Outros sites Medialivre
Notícia

Construção: começar a descarbonizar pela fábrica

Os edifícios são responsáveis pela emissão de 36% dos gases de efeito de estufa. Um valor elevado que, a par das metas da Comissão Europeia, está a levar o setor a investir na descarbonização. Isso passa pela reutilização de materiais e desperdícios de obra, pelo uso de matérias-primas mais amigas do ambiente e, também, por uma nova conceção das fábricas. A da Secil, que está a nascer em Outão, por exemplo, é considerada a mais sustentável da Europa.

19 de Outubro de 2022 às 14:00
A fábrica da Secil em Outão é considerada a mais sustentável da Europa. Carlos Noronha
  • Partilhar artigo
  • ...
Descarbonizar o setor da construção. Essa foi uma das metas definidas pela Comissão Europeia. E isso implica "atacar" o problema em várias frentes (e em simultâneo). Primeiro de tudo utilizar a estratégia dos 4R: reduzir, reutilizar, recusar e reciclar.

Basicamente tentar otimizar os processos de construção, optar por empresas e materiais sustentáveis, reaproveitar os desperdícios da obra e reciclar tudo o que for possível - são apenas alguns dos exemplos possíveis. Como aponta Rui Barros Garcia, engenheiro civil na Garcia Garcia, entre as boas práticas no que concerne aos edifícios destacam-se a preferência por intervenções de restauro em detrimento da construção nova, a incorporação de material reciclado (mínimo de 10% em linha com o CCP), a prescrição de materiais de construção com declaração ambiental de produto homologada, a monitorização do impacto ambiental do estaleiro (água, energia, emissões de gases de efeito de estufa e produção de RCD), a preferência por soluções de climatização e iluminação natural, e o uso de sistemas de monitorização e atuação integradas do edifício para obtenção de conforto higrotérmico e de eficiência hídrica.
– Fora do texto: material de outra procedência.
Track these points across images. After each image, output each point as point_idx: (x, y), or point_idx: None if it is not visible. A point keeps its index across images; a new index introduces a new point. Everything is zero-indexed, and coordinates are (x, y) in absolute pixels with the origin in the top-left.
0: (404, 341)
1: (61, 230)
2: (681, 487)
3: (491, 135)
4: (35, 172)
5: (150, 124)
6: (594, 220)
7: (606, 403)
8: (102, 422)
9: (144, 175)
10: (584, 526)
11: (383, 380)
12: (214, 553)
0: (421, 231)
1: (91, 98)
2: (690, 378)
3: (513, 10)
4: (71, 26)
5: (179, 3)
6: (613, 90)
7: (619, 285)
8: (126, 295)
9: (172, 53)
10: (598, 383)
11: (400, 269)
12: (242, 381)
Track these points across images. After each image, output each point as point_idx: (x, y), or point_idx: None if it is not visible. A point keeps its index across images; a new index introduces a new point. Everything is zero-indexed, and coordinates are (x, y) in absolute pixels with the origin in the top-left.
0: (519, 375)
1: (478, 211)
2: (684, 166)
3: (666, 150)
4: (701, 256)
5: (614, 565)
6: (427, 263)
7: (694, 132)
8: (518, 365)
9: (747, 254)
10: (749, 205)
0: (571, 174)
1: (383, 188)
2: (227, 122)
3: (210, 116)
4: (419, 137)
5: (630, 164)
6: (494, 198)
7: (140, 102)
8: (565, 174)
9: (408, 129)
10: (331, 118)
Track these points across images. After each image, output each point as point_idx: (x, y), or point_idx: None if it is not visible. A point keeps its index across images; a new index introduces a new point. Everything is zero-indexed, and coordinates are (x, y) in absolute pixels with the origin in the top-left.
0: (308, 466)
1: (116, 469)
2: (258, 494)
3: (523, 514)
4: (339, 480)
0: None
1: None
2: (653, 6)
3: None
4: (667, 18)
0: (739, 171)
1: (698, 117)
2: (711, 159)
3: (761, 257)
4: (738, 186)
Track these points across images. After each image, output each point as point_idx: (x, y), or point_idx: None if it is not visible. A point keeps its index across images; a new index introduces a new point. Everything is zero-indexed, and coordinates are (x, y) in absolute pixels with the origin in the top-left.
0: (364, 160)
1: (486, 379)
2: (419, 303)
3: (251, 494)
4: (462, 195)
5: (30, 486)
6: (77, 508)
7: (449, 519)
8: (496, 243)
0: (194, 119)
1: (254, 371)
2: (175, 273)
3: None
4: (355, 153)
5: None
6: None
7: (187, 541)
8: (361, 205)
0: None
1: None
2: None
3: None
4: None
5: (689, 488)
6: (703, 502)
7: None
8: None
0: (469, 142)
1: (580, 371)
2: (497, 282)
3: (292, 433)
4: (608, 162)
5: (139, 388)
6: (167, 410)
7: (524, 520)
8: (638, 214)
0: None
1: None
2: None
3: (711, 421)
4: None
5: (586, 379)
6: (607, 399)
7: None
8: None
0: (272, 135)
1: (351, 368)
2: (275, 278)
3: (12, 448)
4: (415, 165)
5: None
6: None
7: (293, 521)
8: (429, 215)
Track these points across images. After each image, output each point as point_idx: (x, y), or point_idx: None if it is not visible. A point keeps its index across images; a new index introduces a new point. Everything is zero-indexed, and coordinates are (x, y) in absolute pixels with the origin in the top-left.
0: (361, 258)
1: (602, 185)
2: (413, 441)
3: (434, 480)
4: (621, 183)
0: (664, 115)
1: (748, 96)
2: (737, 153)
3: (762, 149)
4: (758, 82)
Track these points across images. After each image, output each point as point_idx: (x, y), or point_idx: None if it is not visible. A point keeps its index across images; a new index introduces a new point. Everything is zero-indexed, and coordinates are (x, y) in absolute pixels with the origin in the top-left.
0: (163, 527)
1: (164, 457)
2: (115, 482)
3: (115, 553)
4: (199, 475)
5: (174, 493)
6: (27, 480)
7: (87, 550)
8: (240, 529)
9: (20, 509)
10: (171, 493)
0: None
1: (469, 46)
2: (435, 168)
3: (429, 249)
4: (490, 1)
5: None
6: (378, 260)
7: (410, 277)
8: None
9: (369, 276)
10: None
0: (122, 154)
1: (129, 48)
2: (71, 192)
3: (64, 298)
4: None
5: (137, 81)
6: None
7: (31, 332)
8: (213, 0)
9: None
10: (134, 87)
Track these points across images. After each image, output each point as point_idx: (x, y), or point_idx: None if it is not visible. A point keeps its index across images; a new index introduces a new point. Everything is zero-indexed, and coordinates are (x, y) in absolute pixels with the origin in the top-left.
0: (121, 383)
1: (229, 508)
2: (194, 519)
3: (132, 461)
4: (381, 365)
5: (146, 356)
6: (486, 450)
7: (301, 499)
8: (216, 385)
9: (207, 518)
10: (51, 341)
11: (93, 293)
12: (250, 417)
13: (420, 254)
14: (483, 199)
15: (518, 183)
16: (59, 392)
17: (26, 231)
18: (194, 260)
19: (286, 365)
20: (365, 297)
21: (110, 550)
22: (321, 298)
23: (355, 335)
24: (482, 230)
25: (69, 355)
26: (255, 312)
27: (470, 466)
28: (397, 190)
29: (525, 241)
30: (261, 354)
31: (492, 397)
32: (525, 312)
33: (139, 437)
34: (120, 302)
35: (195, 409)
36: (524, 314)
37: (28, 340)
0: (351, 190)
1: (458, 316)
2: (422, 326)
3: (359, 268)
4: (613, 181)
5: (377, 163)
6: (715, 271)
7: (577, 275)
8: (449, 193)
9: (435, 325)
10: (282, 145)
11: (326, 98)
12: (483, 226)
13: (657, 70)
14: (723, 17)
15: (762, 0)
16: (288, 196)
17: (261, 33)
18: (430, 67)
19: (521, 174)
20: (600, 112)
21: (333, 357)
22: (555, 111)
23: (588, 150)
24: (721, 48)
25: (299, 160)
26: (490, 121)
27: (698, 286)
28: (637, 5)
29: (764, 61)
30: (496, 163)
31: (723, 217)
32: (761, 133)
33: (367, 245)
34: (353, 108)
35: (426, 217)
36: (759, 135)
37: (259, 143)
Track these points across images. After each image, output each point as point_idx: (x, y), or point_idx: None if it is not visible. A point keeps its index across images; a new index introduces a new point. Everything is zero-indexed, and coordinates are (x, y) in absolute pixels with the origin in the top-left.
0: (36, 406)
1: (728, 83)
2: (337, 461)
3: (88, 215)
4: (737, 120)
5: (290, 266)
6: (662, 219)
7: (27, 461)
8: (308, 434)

Mas a descarbonização do setor da construção vai para além disso. Passa também pela colaboração entre os vários "players" do mercado, desde os fabricantes - em que se incluem as cimenteiras -, engenheiros, centros de investigação.... tudo com o objetivo de desenvolver novas técnicas e encontrar matérias-primas mais amigas do ambiente. Pelo meio algo extremamente importante. Não basta pensar em como fazer cimento mais sustentável. Há que também olhar para a fábrica que produz esse cimento. E isso é especialmente importante porque se trata de edifícios que embora possa sofrer melhoramentos - que, com certeza recebem - vão estar em funcionamento por vários anos. Décadas até.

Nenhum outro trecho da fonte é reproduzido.